In contrast, she said, indigenous voices she encountered in the archives wanted to be very much present in determining the structure of the Catholic Church in each pueblo de indios.
“They said, ‘We’re going to be in charge; the church is under our care and our leadership.’”
The book describes Mexico’s indigenous people as enduring numerous injustices during this epidemic. Priests who initially tried to give medical help to cocoliztli victims grew disheartened and dropped their efforts after several months.
“The Aubin Codex, an important Náhuatl source I draw on, uses words that suggest abandonment,” Hughes said. “There’s a sense that their community has been abandoned by the church, forgotten about by the pastors they understood were there to care for them. It is a painful record. The church’s efforts did not cease altogether, but there was a notable retreat or withdrawal, a cooling.”
Despite such disappointments, Hughes finds a great deal of indigenous interest in Catholicism itself that survived the epidemic — but it was not a Catholicism on the colonizers’ terms.

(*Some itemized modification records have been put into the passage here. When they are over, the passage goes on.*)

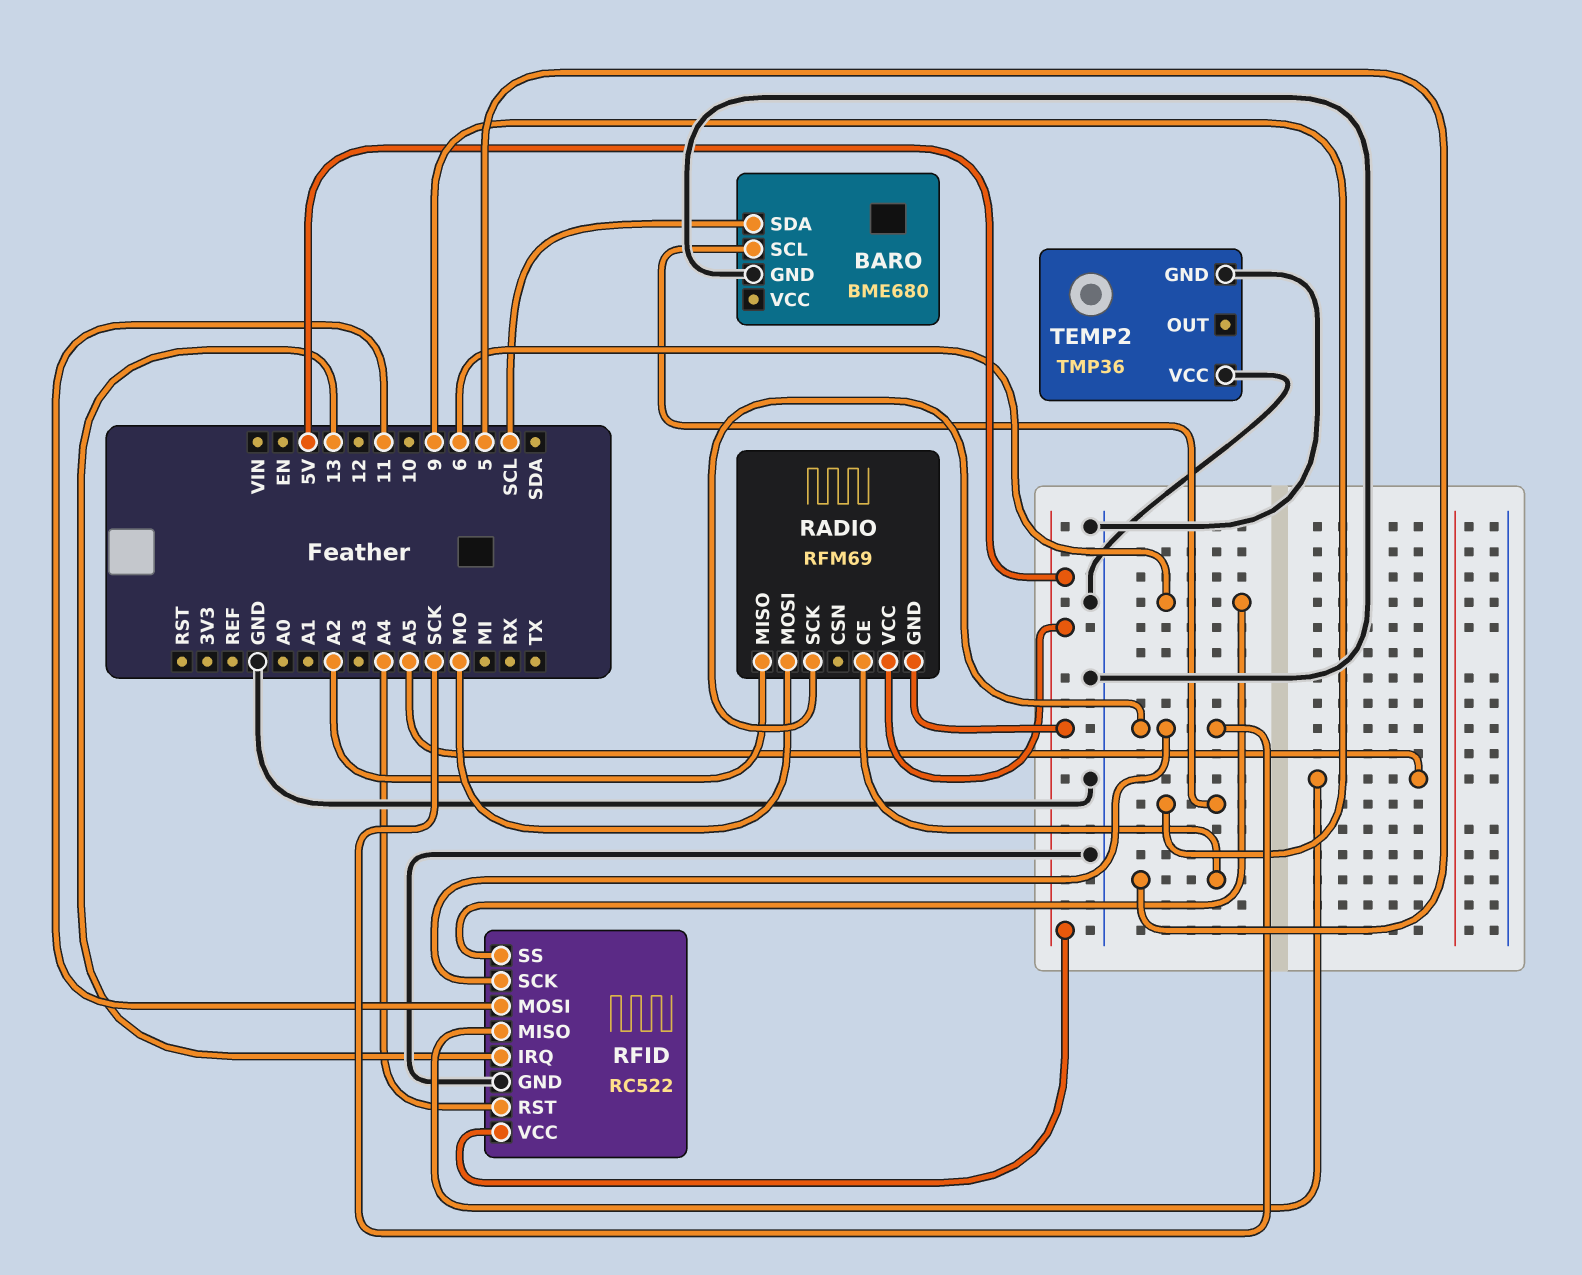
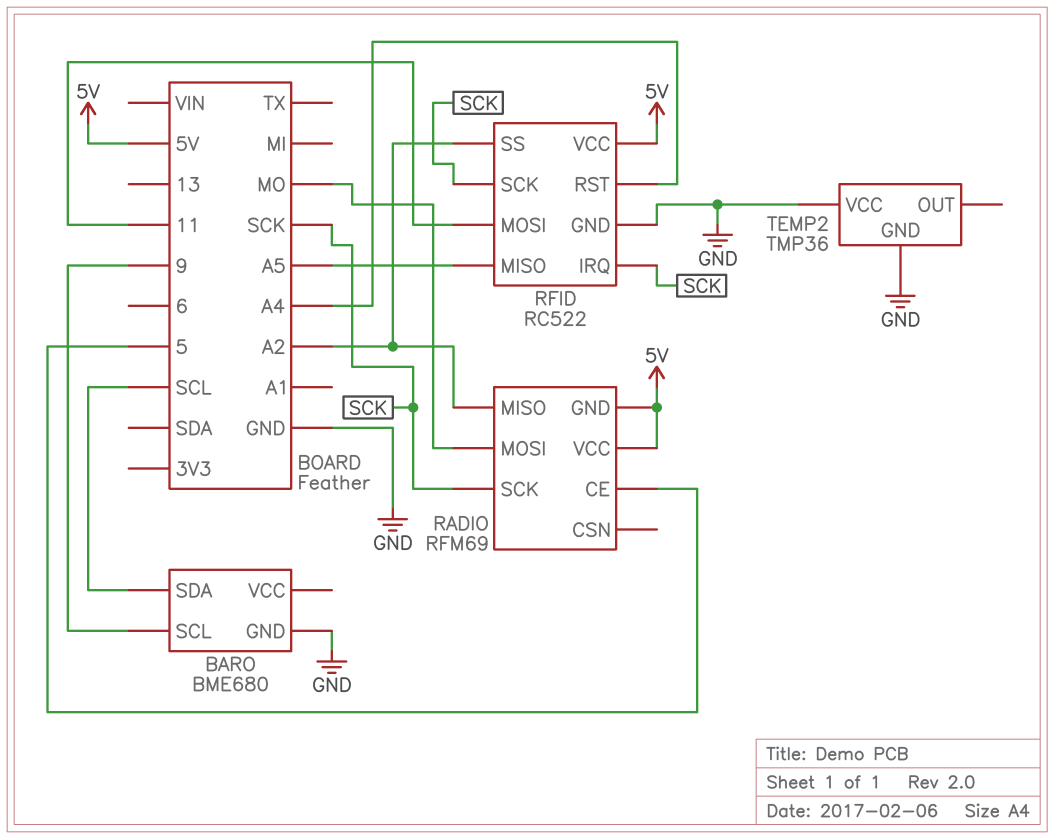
RFID pin IRQ: 13 -> SCK
RFID pin SS: 6 -> A2

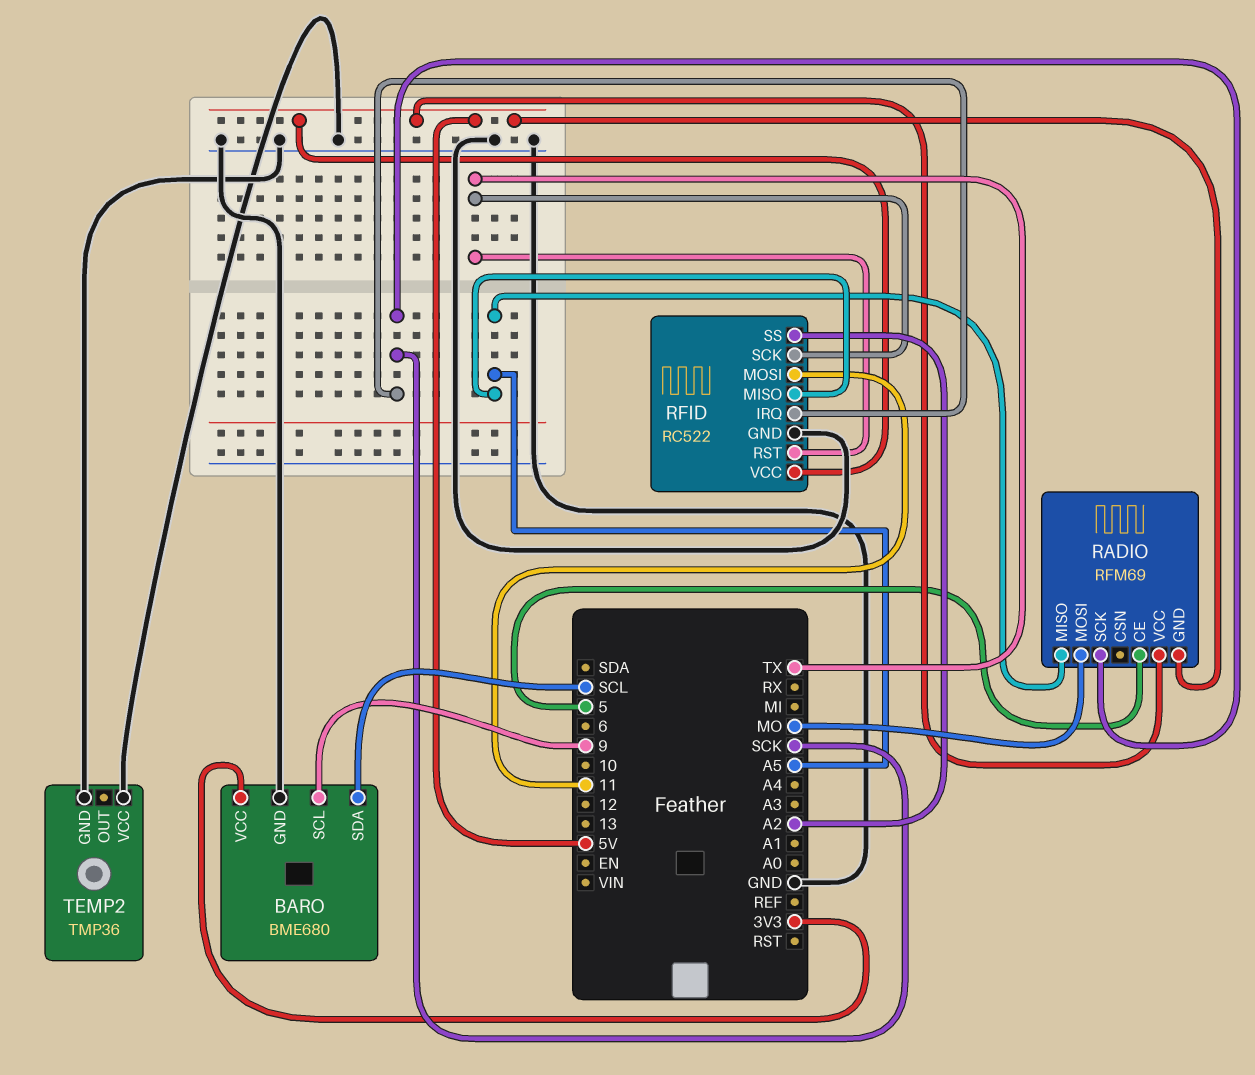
BARO pin VCC: none -> 3V3
RADIO pin MISO: A2 -> A5
RFID pin RST: A4 -> TX
RFID pin SCK: SCK -> TX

“In the historical sources, I see these pueblos as understanding themselves to be Christian and very profoundly Catholic,” she said. “But for them to be Catholic was not the same, necessarily, as submitting to Spanish authority and rule.”
Rather, Hughes said, indigenous people wanted to “develop the religion on their own terms, under the protection of their community elders and leaders, whose authority was often more important than that of a possibly difficult Spanish priest.”
Having previously researched how indigenous people incorporated Catholicism into their ritual and domestic practices, such as altars and images in their homes, Hughes was surprised to find that this also happened in their vision for the organization of the church.
“These communities often saw themselves as better Christians and Catholics than the friars themselves; they discerned or decided what was sacred and holy in the religion,” she said.
Sometimes this included rejecting “some dimensions of Christianity [that] they found not particularly holy … not particularly sacred.”
It’s a legacy that continues into the present.
“In the end, I see much of Mexican Catholicism today as the powerful patrimony of the pueblos de indios and their intense work to shape and maintain the Christian religion as they determined,” Hughes said.
Studying this long 1576 outbreak has made her wonder how long the current coronavirus pandemic will last.
“I often think about it now, being in COVID, especially given recent news about the [latest] variant, the sense that it’s a surging crisis,” she said. “Over five years [from 1576 to 1581], they also had these kinds of surges. There would come a moment of relative calm and then another devastating surge, something like we are experiencing in this pandemic.”
Rich Tenorio is a frequent contributor to Mexico News Daily.